Waight explained that Dunkeld International Investments Limited (which held 34 million shares in BTL at nationalization) is to receive two-thirds of the funds, while the remainder is to go to the BTL Employees Trust, another Ashcroft-controlled entity which held roughly 11 million shares at nationalization.
Dunkeld is the investment arm of Hayward Charitable Trust—the entity to which the Government would propose projects for Belize in line with the settlement agreement provision, which stipulates that the portion of the compensation attributed to the accommodation agreement (roughly 60%) would be payable in Belize dollars and spent on projects in Belize.
“Their consent would not be unreasonably withheld,” Waight said.
On a final note, after the Government pays the second portion of the arbitration award in 12 months, Belize’s debt to GDP ratio will be pushed to a high of 91-92%, according to figures provided by the Financial Secretary. This week’s payment, which will be met from domestic borrowing via the offering of treasury notes and bills, will increase the debt burden to about 86%.
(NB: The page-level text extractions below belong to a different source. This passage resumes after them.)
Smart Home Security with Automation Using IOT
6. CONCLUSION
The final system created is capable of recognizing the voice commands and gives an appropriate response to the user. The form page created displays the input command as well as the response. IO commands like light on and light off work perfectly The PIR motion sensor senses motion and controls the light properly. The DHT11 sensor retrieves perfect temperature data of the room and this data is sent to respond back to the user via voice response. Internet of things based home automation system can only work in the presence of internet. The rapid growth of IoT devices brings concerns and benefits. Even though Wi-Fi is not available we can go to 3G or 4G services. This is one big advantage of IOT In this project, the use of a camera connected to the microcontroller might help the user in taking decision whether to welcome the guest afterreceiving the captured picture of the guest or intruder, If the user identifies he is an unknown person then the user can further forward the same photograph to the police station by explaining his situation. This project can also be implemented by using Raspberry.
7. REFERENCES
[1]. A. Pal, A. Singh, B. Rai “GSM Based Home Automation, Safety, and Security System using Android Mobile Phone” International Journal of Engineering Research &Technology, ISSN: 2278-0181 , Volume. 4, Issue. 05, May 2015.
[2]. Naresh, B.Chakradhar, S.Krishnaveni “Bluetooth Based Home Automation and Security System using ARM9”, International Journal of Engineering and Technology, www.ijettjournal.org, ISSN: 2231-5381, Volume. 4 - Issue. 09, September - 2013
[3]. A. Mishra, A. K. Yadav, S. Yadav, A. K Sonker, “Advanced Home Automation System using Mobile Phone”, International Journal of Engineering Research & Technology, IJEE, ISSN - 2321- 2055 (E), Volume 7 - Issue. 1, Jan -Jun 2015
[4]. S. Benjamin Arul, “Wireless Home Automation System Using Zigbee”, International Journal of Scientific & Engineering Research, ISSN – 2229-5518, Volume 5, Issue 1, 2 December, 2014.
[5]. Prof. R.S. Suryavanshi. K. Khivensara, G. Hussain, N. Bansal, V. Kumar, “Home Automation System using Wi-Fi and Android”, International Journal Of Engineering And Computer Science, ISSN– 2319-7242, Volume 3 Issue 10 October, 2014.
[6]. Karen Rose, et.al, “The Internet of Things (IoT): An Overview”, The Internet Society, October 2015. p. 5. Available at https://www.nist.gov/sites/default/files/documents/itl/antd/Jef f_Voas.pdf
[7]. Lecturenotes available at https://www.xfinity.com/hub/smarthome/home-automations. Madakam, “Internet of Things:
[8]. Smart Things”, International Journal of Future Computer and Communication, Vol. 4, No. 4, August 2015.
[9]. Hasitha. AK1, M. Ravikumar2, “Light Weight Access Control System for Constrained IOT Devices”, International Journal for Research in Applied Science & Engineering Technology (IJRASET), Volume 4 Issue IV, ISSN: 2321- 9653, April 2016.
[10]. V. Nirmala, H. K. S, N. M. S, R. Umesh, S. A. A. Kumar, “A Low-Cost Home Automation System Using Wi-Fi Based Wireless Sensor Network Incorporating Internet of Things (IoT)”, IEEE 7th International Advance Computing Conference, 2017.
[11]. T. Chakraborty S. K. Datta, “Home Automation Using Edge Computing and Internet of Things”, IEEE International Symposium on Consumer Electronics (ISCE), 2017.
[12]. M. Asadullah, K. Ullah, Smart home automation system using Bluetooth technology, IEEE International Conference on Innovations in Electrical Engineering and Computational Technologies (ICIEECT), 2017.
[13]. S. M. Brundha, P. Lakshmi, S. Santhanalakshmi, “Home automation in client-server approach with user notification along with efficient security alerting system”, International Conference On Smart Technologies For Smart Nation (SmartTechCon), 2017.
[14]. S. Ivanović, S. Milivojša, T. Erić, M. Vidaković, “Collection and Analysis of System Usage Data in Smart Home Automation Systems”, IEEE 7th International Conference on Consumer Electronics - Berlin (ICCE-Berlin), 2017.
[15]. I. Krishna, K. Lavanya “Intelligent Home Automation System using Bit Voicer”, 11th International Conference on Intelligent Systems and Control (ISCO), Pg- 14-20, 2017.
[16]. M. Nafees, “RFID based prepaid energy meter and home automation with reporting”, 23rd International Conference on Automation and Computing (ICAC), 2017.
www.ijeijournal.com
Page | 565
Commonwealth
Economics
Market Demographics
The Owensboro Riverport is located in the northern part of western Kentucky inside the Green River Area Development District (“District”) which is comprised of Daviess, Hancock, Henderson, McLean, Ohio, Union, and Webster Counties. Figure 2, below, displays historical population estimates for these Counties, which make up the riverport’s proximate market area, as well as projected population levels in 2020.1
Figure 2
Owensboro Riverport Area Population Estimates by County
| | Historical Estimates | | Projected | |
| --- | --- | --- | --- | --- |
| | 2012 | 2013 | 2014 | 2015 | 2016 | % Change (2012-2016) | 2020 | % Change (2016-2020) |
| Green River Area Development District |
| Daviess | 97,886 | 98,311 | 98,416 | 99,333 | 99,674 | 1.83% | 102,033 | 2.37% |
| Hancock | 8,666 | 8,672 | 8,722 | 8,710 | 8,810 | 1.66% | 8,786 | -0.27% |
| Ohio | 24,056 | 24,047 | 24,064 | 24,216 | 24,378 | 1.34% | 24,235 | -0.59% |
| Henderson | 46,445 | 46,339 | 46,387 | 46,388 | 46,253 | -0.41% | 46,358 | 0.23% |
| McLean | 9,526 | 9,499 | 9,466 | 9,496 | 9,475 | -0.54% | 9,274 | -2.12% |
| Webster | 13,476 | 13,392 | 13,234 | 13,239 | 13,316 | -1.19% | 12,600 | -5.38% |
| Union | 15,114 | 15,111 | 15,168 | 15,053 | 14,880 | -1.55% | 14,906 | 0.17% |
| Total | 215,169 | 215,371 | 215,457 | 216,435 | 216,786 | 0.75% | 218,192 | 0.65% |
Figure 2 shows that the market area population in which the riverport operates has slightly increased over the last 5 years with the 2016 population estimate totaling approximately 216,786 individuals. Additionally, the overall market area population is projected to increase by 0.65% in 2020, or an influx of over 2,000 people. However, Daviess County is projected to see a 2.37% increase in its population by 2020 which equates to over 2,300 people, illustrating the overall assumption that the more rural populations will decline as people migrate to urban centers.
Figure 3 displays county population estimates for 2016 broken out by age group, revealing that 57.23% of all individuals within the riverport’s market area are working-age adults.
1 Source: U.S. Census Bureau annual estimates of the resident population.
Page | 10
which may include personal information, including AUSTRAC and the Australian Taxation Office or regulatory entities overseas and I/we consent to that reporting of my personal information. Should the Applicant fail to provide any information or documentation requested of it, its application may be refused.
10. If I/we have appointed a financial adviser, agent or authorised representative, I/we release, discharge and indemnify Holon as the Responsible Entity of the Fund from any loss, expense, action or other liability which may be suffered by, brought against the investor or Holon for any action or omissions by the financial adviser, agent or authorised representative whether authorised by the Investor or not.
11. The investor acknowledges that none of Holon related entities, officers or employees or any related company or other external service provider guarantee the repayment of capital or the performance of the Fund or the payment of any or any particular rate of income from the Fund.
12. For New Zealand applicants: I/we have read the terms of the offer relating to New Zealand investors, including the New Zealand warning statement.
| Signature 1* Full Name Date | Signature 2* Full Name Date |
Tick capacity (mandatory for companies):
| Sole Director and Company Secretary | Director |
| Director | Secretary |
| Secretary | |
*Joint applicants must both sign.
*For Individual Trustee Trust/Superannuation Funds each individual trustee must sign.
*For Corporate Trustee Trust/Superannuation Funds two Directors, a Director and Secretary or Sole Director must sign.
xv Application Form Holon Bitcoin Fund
This year’s report of the International Monetary Fund on Belize said that Belize’s public debt stock had “climbed to 82 percent of GDP after a one-off payment related to a settlement of a loan to one of the nationalized companies [speaking of the loan from the British Caribbean Bank to BTL which the Government had also acquired at nationalization], an increase in public sector wages and transfers and a large overrun in capital expenditure.”